LONDON – JULY 5: (FILE PHOTO) This file photo shows Serena Williams (L) of the USA holding the trophy after her match against sister Venus Williams of the USA in the Womens Singles Final during day twelve of the Wimbledon Lawn Tennis Championships held on July 5, 2003 at the All England Lawn Tennis and Croquet Club, in Wimbledon, London. Yetunde Price, older sister and personal assistant to Venus and Serena Williams was fatally shot September 14, 2003 outside Compton, California. Police have surrounded the suspects but have not yet made any arrests. (Photo by Alex Livesey/Getty Images)

Russian hackers broke into the World Anti-Doping Agency’s athlete database and leaked private medical information for three of the USA’s biggest female athletes, reports the New York Times.

According to Rebecca B. Ruiz, hackers published the private medical records of Serena Williams, Venus Williams, and Simone Biles, among others. The documents showed the trio received medical exceptions for banned drugs. WADA confirmed the reports were legit. The International Tennis Federation confirmed the Williams sisters were granted exceptions to take the banned substances. Meanwhile, the hack reveals Biles tested positive for a substance on the banned list.

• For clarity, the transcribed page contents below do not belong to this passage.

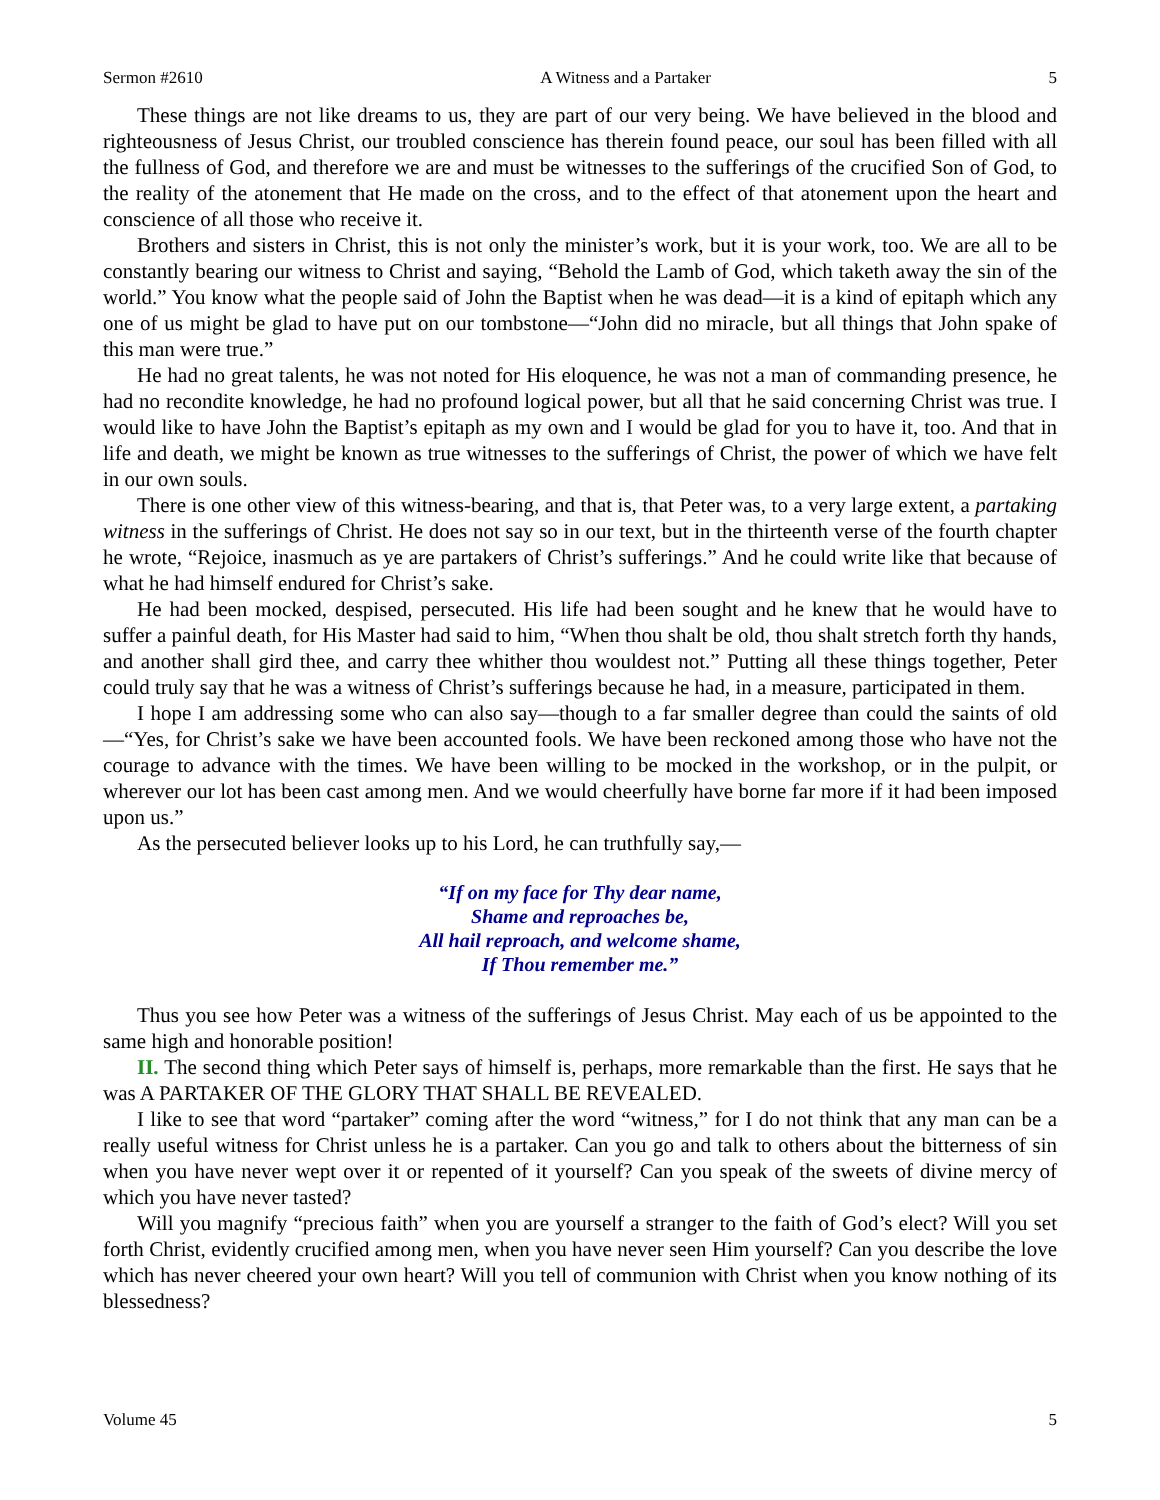Sermon #2610 A Witness and a Partaker 5
These things are not like dreams to us, they are part of our very being. We have believed in the blood and righteousness of Jesus Christ, our troubled conscience has therein found peace, our soul has been filled with all the fullness of God, and therefore we are and must be witnesses to the sufferings of the crucified Son of God, to the reality of the atonement that He made on the cross, and to the effect of that atonement upon the heart and conscience of all those who receive it.
Brothers and sisters in Christ, this is not only the minister’s work, but it is your work, too. We are all to be constantly bearing our witness to Christ and saying, “Behold the Lamb of God, which taketh away the sin of the world.” You know what the people said of John the Baptist when he was dead—it is a kind of epitaph which any one of us might be glad to have put on our tombstone—“John did no miracle, but all things that John spake of this man were true.”
He had no great talents, he was not noted for His eloquence, he was not a man of commanding presence, he had no recondite knowledge, he had no profound logical power, but all that he said concerning Christ was true. I would like to have John the Baptist’s epitaph as my own and I would be glad for you to have it, too. And that in life and death, we might be known as true witnesses to the sufferings of Christ, the power of which we have felt in our own souls.
There is one other view of this witness-bearing, and that is, that Peter was, to a very large extent, a partaking witness in the sufferings of Christ. He does not say so in our text, but in the thirteenth verse of the fourth chapter he wrote, “Rejoice, inasmuch as ye are partakers of Christ’s sufferings.” And he could write like that because of what he had himself endured for Christ’s sake.
He had been mocked, despised, persecuted. His life had been sought and he knew that he would have to suffer a painful death, for His Master had said to him, “When thou shalt be old, thou shalt stretch forth thy hands, and another shall gird thee, and carry thee whither thou wouldest not.” Putting all these things together, Peter could truly say that he was a witness of Christ’s sufferings because he had, in a measure, participated in them.
I hope I am addressing some who can also say—though to a far smaller degree than could the saints of old—“Yes, for Christ’s sake we have been accounted fools. We have been reckoned among those who have not the courage to advance with the times. We have been willing to be mocked in the workshop, or in the pulpit, or wherever our lot has been cast among men. And we would cheerfully have borne far more if it had been imposed upon us.”
As the persecuted believer looks up to his Lord, he can truthfully say,—
“If on my face for Thy dear name,
Shame and reproaches be,
All hail reproach, and welcome shame,
If Thou remember me.”
Thus you see how Peter was a witness of the sufferings of Jesus Christ. May each of us be appointed to the same high and honorable position!
II. The second thing which Peter says of himself is, perhaps, more remarkable than the first. He says that he was A PARTAKER OF THE GLORY THAT SHALL BE REVEALED.
I like to see that word “partaker” coming after the word “witness,” for I do not think that any man can be a really useful witness for Christ unless he is a partaker. Can you go and talk to others about the bitterness of sin when you have never wept over it or repented of it yourself? Can you speak of the sweets of divine mercy of which you have never tasted?
Will you magnify “precious faith” when you are yourself a stranger to the faith of God’s elect? Will you set forth Christ, evidently crucified among men, when you have never seen Him yourself? Can you describe the love which has never cheered your own heart? Will you tell of communion with Christ when you know nothing of its blessedness?
Volume 45 5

Wade apologized for the information getting out, calling the hack a “criminal act.”

“WADA deeply regrets this situation and is very conscious of the threat that it represents to athletes whose confidential information has been divulged through this criminal act,” Olivier Niggli, WADA’s director general, said Tuesday.

Travis T. Tygart, president of the United States Anti-Doping Agency told the New York Times, in each situation, the athletes did the right thing adhering to rules to gain access to the banned medications. He called the hack a ‘smear’ campaign and said hackers are trying to paint a picture the athletes did something wrong when no rules were broken.

Hackers known as Fancy Bear admitted to hacking WADA’s database. In a statement, the group threatened the hack was just “the tip of the iceberg” and that more athletes with doping connections would be named.

The initial hack seems like a whole lot of nothing. Briles and the Williams sisters testing positive for a banned substance would carry much more weight if they weren’t approved to use it.

Essentially, the hack is announcing that US athletes followed the rules. Not exactly the smear campaign the hackers were hoping for.